The Mexican culture ministry confirmed her death, and paid tribute to Kennedy's legacy, saying that she "like few others" understood that conserving nature and its diversity was crucial to upholding the myriad culinary traditions of Mexico.
Arturo Sarukhan, a former Mexican ambassador to the United States, on Twitter described the death of the "great" Kennedy as a "huge loss for Mexico, the UK and Mexican gastronomy."
"She changed the narrative and perceptions of Mexican cuisine from a bland mish-mash of TexMex towards a sophisticated tapestry of regional cuisines" as rich as those celebrated in China, India, France or Italy, Sarukhan told Reuters.
Kennedy, whose works include "The Cuisines of Mexico" and "The Art of Mexican Cooking", was born as Diana Southwood in Loughton, England in 1923 and emigrated to Canada in 1953.
Later in the decade, she moved to Mexico after marrying New York Times journalist Paul P. Kennedy. Her husband died in 1967, and Kennedy spent years living in Michoacan, a rugged state in western Mexico with a strong, deep-rooted culture.
It was at her home in Michoacan that she died on Sunday, the New York Times said. The cause of death was not clear.
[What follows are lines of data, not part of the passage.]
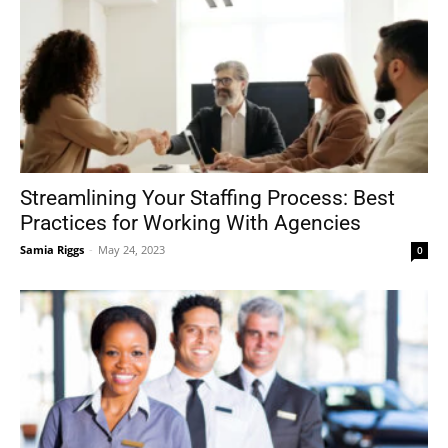
Streamlining Your Staffing Process: Best
Practices for Working With Agencies
Samia Riggs
-
May 24, 2023
0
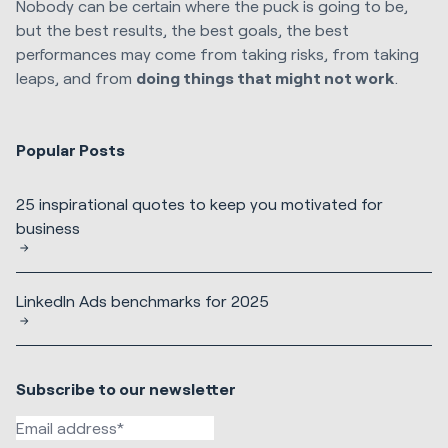
Nobody can be certain where the puck is going to be,
but the best results, the best goals, the best
performances may come from taking risks, from taking
leaps, and from
doing things that might not work
.
Popular Posts
25 inspirational quotes to keep you motivated for
business
LinkedIn Ads benchmarks for 2025
Subscribe to our newsletter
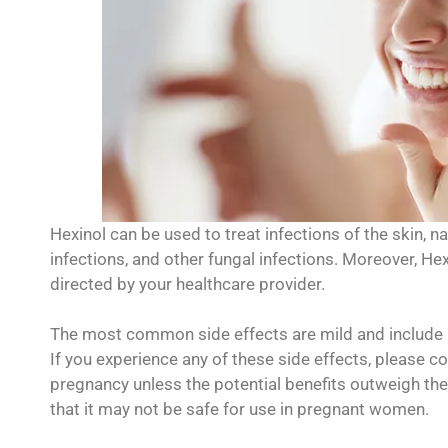
Hexinol can be used to treat infections of the skin, nai
infections, and other fungal infections. Moreover, Hex
directed by your healthcare provider.
The most common side effects are mild and include n
If you experience any of these side effects, please c
pregnancy unless the potential benefits outweigh the
that it may not be safe for use in pregnant women.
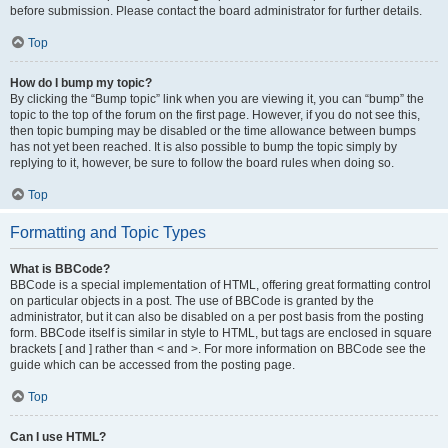
before submission. Please contact the board administrator for further details.
Top
How do I bump my topic?
By clicking the “Bump topic” link when you are viewing it, you can “bump” the
topic to the top of the forum on the first page. However, if you do not see this,
then topic bumping may be disabled or the time allowance between bumps
has not yet been reached. It is also possible to bump the topic simply by
replying to it, however, be sure to follow the board rules when doing so.
Top
Formatting and Topic Types
What is BBCode?
BBCode is a special implementation of HTML, offering great formatting control
on particular objects in a post. The use of BBCode is granted by the
administrator, but it can also be disabled on a per post basis from the posting
form. BBCode itself is similar in style to HTML, but tags are enclosed in square
brackets [ and ] rather than < and >. For more information on BBCode see the
guide which can be accessed from the posting page.
Top
Can I use HTML?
Plaudits flooded in on Twitter for Kennedy, including from renowned chef Jose Andres, who, calling her his friend, wrote:
"She loved Mexico, Mexicans and Mexican cooking like no one! Her books open a window into the soul of Mexico! She gave voice to the many Mexican cooks, specially women. She was my teacher and already miss her. Will cook together one day again!"
Josefa Gonzalez Blanco, Mexico's ambassador to Britain called Kennedy a "remarkable woman" who had put her "heart and soul" into researching, chronicling and promoting the vast diversity of Mexican culture and gastronomy.
Kennedy won many prizes in recognition of her work, and in 1981 the government honored her with the Mexican Order of the Aztec Eagle, the country's highest award for foreigners.
According to her website, Kennedy was compelled to preserve native ingredients and traditional recipes under threat from growing urbanization, and spent decades documenting cuisines she found in villages, markets and homes across Mexico.
"Now, these traditions are collectively designated as a World Cultural Heritage by UNESCO," it noted.